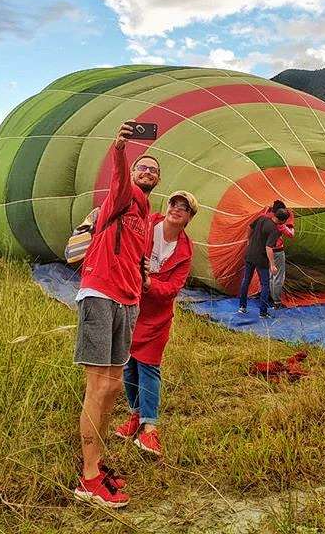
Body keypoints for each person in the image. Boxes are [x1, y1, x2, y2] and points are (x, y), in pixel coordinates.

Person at [73, 123, 160, 509]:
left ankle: (98, 462)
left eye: (154, 170)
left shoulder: (146, 217)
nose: (148, 172)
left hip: (127, 302)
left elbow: (139, 257)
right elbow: (121, 176)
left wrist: (143, 280)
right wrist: (121, 148)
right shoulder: (121, 199)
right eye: (144, 167)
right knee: (98, 387)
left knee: (110, 388)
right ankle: (89, 479)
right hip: (101, 295)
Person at [115, 190, 197, 458]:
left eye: (184, 208)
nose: (177, 209)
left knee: (149, 368)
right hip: (131, 307)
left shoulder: (185, 250)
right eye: (174, 203)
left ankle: (150, 429)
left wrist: (150, 283)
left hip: (157, 317)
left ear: (189, 217)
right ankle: (135, 415)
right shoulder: (147, 224)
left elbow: (174, 287)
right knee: (129, 368)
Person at [238, 206, 290, 318]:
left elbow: (250, 227)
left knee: (246, 280)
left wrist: (248, 240)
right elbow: (268, 247)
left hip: (249, 254)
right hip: (261, 258)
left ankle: (242, 307)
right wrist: (272, 264)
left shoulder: (262, 218)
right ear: (283, 221)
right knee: (265, 284)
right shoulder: (275, 230)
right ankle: (263, 312)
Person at [266, 200, 295, 309]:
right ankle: (277, 302)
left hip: (266, 251)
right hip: (277, 252)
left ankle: (270, 296)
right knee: (278, 277)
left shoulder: (266, 218)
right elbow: (291, 234)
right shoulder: (280, 225)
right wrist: (291, 221)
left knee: (271, 276)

=====

= Assignment =
Repeat the data exactly, excluding the pictures.

= Solution =
Body keypoints for each person in the image. Boxes are [x1, y1, x2, y2] and points are (x, y), in pixel coordinates.

Person at [73, 123, 160, 509]:
left ankle: (98, 462)
left eye: (154, 170)
left shoulder: (146, 217)
nose: (148, 172)
left hip: (127, 302)
left elbow: (139, 257)
right elbow: (121, 176)
left wrist: (143, 280)
right wrist: (121, 148)
right shoulder: (121, 199)
right eye: (144, 167)
right knee: (98, 387)
left knee: (110, 388)
right ankle: (89, 479)
right hip: (101, 295)
Person at [115, 190, 197, 458]:
left eye: (184, 208)
nose: (177, 209)
left knee: (149, 368)
right hip: (131, 307)
left shoulder: (185, 250)
right eye: (174, 203)
left ankle: (150, 429)
left wrist: (150, 283)
left hip: (157, 317)
left ear: (189, 217)
right ankle: (135, 415)
right shoulder: (147, 224)
left elbow: (174, 287)
right knee: (129, 368)
Person at [238, 206, 290, 318]:
left elbow: (250, 227)
left knee: (246, 280)
left wrist: (248, 240)
right elbow: (268, 247)
left hip: (249, 254)
right hip: (261, 258)
left ankle: (242, 307)
right wrist: (272, 264)
left shoulder: (262, 218)
right ear: (283, 221)
right knee: (265, 284)
right shoulder: (275, 230)
right ankle: (263, 312)
Person at [266, 200, 295, 309]:
right ankle: (277, 302)
left hip: (266, 251)
right hip: (277, 252)
left ankle: (270, 296)
right knee: (278, 277)
left shoulder: (266, 218)
right elbow: (291, 234)
right shoulder: (280, 225)
right wrist: (291, 221)
left knee: (271, 276)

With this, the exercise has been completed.